ТЕКСТ СТРАНИЦЫ:

__________

Как показывает внешняя история «Новой науки», ее автор предполагал самые различные способы прочтения своего сочинения и соответственно природы самой созданной им «науки». Так, впервые Вико объявляет о своем намерении «предпринять попытку новой науки» (nova scientia tentatur) в жанре философского трактата, включающего раздел о метафизике и натурфилософии: «О наидревнейшей мудрости италийцев, восстановленной из оснований латинского языка» (De antiquissima italorum sapientia ex linguae latinae originibus eruenda, 1709). В другой версии главный труд своей жизни Вико определяет как историко-богословский трактате соответствующим названием «Сомнения и вопросы относительно оснований богословия язычников» (Dubbi е desideri intorno ai principi della teologia de'gentili, 1723). Наконец, еще в одном варианте будущая «Новая наука» предстает как фундаментальный труд по истории права и именуется «О едином основании и единой цели всеобщего права» (De uno universi iuris principio et fine uno, 1720). Антикартезианский пафос Вико в его собственно методологических сочинениях (прежде всего, De nostri temporis studiorum ratione, 1709), его претензия на открытие радикально новой модели научного знания позволяет прочесть его «Новую науку» как оригинальное «рассуждение о методе», безусловно, оппозиционное «рассуждению» Декарта. Предельной эпистемологической целью викианской «науки» было открытие такого вида достоверности, который мог бы составить альтернативу картезианскому. Именно этим объясняются картезианские аллюзии в разделе «О методе» «Новой науки». Так, эпистемологические требования к «каждому, интересующемуся нашей Наукой», формулируются в совершенно картезианском духе: «Он должен покрыть забвением свою фантазию и свою память и оставлять свободное место только для понимания; и тогда, отправляясь от такой первой человеческой мысли, он начинает раскрывать погребенные до сих пор стороны происхождения, составляющие и украшающие как Мир Гражданственности, так и Мир Наук» [Вико, 1994, с. 90].

Здесь мы видим своего рода редуцированный аналог эпохе. Однако у Вико отсечение фантазии и памяти не приводит к концентрации мышления на самом себе, как у Декарта. Обретение достоверности у Вико движимо двойственной логикой мысленного эксперимента и исторической реконструкции: тезису «соответствующие Основания могут быть найдены (так как они должны быть найдены) в модификациях нашего собственного человеческого ума» коррелятивен тезис «наука должна начинаться там, где начинается ее предмет». Из этой амбивалентности, так непохожей на критическую строгость Картезия, и возникают Основания науки Вико, кажущиеся современному читателю какими- то гротесками[7].

Однако и «понимание», о котором идет речь у Вико, совершенно не тождественно картезианскому cogitatio. Вслед за другими барочными критиками картезианского рационализма (Э. Тезауро, Э. Пачи) Вико лишает разум привилегированного положения в достижении истины и выдвигает на его место целый спектр способностей. Он последовательно приписывает те функции, которые у Декарта выполняет разум, «общему чувству» (или здравому смыслу — sensus communis). Широко известно викианское определение общего чувства как «суждения без размышления», основанного на аналогиях, аллегорических сопряжениях порой весьма несходных на первый взгляд явлений. В «общем чувстве» понятие предстает сокрытым — оттого «общее чувство» проявляет себя прежде всего в таких жанровых формах, как афоризмы, басни и мифы. Именно констелляция способностей (в «Рассуждении» Декарта занимающих второстепенное положение) воображения и «общего чувства» образует основание викианской науки.

__________

ЗАДАНИЕ 1:
Проверьте по фрагменту о Вико, верны ли утверждения: (a) сочинение «О едином основании и единой цели всеобщего права» относится к 1720 году; (b) у Вико отсечение фантазии и памяти ведет к концентрации мышления на самом себе; (c) Вико определяет общее чувство как «суждение без размышления». На каждое ответьте «да» или «нет» и приведите решающие слова фрагмента в точной цитате.
ЗАДАНИЕ 2:
Каким латинским термином во фрагменте о Вико передано «общее чувство»?
ЗАДАНИЕ 3:
Перечислите все сочинения Вико, для которых во фрагменте о Вико указан год, вместе с этим годом.

__________

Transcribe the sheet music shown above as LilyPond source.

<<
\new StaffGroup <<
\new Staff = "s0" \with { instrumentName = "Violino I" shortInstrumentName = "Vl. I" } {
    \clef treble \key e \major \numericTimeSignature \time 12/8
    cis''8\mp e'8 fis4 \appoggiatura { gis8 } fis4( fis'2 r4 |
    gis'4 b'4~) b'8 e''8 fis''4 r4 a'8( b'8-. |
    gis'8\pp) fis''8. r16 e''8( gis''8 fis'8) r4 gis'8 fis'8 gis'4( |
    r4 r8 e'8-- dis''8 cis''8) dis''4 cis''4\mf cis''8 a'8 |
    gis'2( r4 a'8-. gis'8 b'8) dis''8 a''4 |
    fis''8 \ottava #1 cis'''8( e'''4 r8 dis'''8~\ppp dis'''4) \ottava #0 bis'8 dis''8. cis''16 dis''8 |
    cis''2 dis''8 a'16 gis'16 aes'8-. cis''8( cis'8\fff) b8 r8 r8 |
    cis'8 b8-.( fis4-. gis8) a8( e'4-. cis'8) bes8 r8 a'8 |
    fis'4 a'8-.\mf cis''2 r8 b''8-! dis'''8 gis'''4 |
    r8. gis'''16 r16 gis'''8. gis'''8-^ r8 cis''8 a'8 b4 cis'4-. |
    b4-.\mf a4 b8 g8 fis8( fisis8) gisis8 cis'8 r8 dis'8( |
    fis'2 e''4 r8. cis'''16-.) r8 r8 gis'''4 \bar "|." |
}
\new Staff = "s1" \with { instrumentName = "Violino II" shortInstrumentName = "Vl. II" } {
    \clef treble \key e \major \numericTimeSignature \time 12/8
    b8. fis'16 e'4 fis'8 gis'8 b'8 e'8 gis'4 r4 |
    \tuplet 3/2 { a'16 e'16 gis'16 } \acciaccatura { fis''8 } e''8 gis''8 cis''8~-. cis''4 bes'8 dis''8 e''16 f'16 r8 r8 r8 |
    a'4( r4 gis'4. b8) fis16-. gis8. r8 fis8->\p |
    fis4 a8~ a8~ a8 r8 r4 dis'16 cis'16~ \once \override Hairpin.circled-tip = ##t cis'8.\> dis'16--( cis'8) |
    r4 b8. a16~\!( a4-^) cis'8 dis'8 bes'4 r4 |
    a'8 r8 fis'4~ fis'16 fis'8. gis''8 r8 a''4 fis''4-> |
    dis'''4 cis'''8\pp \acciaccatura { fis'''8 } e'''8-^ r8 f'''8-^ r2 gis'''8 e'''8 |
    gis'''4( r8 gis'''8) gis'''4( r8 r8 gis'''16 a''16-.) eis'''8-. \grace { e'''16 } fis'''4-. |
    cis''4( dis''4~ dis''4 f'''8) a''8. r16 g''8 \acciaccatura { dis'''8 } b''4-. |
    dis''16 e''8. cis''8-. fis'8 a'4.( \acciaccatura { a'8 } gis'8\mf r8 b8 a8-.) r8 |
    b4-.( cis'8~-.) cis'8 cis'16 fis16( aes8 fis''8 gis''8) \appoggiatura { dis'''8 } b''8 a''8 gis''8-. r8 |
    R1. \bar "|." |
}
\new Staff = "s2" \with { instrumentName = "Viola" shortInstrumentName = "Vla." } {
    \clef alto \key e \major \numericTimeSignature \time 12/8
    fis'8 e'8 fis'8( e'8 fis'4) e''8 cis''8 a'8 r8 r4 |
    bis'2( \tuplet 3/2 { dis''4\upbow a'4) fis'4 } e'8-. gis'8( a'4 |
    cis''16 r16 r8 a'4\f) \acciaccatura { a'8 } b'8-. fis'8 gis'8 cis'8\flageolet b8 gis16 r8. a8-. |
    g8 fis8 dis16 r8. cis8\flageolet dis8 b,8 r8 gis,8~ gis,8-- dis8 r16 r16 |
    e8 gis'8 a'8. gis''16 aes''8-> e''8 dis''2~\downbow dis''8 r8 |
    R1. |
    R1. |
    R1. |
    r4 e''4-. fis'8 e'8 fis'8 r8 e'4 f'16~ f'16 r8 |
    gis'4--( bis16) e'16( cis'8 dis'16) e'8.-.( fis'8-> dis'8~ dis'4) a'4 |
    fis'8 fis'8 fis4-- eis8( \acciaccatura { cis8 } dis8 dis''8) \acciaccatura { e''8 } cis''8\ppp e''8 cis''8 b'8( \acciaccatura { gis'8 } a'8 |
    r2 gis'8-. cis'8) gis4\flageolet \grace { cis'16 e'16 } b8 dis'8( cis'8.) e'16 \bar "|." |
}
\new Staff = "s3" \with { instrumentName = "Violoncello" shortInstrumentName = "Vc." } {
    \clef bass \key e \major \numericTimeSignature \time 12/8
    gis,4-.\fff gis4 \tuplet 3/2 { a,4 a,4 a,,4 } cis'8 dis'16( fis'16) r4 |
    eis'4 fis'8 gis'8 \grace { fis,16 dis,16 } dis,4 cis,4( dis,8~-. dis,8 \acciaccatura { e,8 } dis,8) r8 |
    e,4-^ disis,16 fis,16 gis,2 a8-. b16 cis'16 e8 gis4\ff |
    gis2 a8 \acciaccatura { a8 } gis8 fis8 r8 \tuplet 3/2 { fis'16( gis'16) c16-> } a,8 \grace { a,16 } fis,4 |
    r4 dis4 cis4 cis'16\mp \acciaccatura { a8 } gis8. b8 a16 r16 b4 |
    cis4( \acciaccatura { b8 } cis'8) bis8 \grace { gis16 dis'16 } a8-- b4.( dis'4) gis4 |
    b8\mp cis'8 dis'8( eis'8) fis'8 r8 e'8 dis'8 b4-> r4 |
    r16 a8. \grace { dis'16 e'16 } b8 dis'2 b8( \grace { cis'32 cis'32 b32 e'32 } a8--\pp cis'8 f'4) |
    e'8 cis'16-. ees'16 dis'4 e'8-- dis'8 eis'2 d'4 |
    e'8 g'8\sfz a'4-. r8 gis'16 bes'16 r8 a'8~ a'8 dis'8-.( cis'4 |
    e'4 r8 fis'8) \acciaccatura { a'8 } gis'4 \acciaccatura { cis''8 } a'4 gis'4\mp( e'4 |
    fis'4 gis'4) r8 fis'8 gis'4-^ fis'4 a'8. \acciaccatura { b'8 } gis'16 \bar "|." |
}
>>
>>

__________

ПОЛНОЕ РЕШЕНИЕ 1:
(a) Да: «О едином основании и единой цели всеобщего права» (De uno universi iuris principio et fine uno, 1720).
(b) Нет: «Однако у Вико отсечение фантазии и памяти не приводит к концентрации мышления на самом себе, как у Декарта».
(c) Да: «Широко известно викианское определение общего чувства как «суждения без размышления»».

ПОЛНОЕ РЕШЕНИЕ 2:
Sensus communis.

ПОЛНОЕ РЕШЕНИЕ 3:
1. «О наидревнейшей мудрости италийцев, восстановленной из оснований латинского языка» (De antiquissima italorum sapientia ex linguae latinae originibus eruenda), 1709.
2. «Сомнения и вопросы относительно оснований богословия язычников» (Dubbi е desideri intorno ai principi della teologia de'gentili), 1723.
3. «О едином основании и единой цели всеобщего права» (De uno universi iuris principio et fine uno), 1720.
4. De nostri temporis studiorum ratione, 1709.